BEFORE THE WORKERS' COMPENSATION BOARD OF



                          THE STATE OF OREGON



                           HEARINGS DIVISION



Oregon Occupational Safety &                                    
  Health Division			)  Docket No:  SH-93066

 	Plaintiff			)  CITATION NO:  P9762-024-93

					)

TREES INC, Defendant			)  OPINION AND ORDER



	Hearing was held in Medford, Oregon on July 20, 1993 before
Philip A. Mongrain, Referee.  Oregon Occupational Safety and
Health Division (OR-OSHA) was represented by Assistant Attorney
General Armonica Gilford.  Trees, Inc. was represented by
attorney Jeremy Fellows.  The hearing was reported by Cari Domis
of Business Support Services and was initially closed at its
conclusion but was thereafter reopened on August 3 upon receipt
of a motion by Ms. Gilford to amend OR-OSHA's citation.  Mr.
Fellows' response to the motion was then submitted, a response
by Ms. Gilford was submitted and on September 10 Mr. Fellows'
final response relative to the motion was received.



                         ISSUES



	(1)  Whether OR-OSHA should be allowed to amend its citation
relative to Item 1-1.



	(2)  Whether the defendant violated safety standards as alleged
in Item 1-1 of the citation issued by OR-OSHA on February 18,
1993.

» **Data excerpt**:
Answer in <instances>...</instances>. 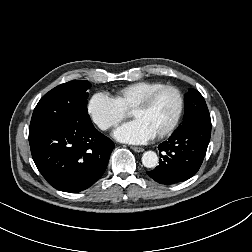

» **Given instruction 1**: Name every person mentioned in the Oregon hearing opinion.
» **Given instruction 2**: Carry the Oregon hearing opinion forward from the end of its second issue.

» **Written response 1**: Philip A. Mongrain, Armonica Gilford, Jeremy Fellows, Cari Domis

» **Written response 2**:
	The defendant conceded at the hearing that it would not
challenge the violation alleged in Item 1-2 of the citation.



                      FINDINGS OF FACT



	On January 27, 1993 the defendant was removing a Douglas Fir
and one of its employees was removing limbs as he climbed up the
tree (Mike Patterson's testimony; Exhibits 3 (page 1), 4).  The
employee was described that day by Safety Compliance Office Mike
Patterson to be 45 to 50 feet up in a tree and not using a
"climbing rope" for fall protection as he climbed the tree and
at times as he cut limbs (Mike Patterson's testimony; Exhibit 3,
page 1).  Mr. Patterson intended by his written term "climbing
rope" to describe a "flip strap", which is a different device
(Mike Patterson's testimony).  A climbing rope is thrown up into
a tree and anchored in a limb crotch and used to assist a person
in climbing up  the tree, while a "flip strap" is a thick strap
that serves as a method off all protection by wrapping around
the trunk of a tree and hooking into a special belt worn by the
worker (Mike Patterson's testimony, Bob Reeder's testimony). 
Although a forester that works for Trees, Inc., J. Neil,
testified that the worker on January 27, 1993 had a climbing
rope hanging from his belt, in fact a climbing rope cannot
effectively be used in a Douglas Fir because of the number and
configuration of the limbs, and its attempted use can render
climbing a tree more hazardous (Bob Reeder's testimony, Jay
Neil's testimony, Merle Baker's testimony).  Although Mr.
Patterson's field notes reflect that the worker sawed limbs
while unhooked from his "climbing rope", and that the job
foreman agreed the worker was not tied off (Exhibit 3, page 1),
Mr. Patterson agreed at the hearing that the worker was secured
to the tree by his "scare strap".  Also, Mr. Neil testified that
although he did not use it all the time the worker used his
strap while removing limbs.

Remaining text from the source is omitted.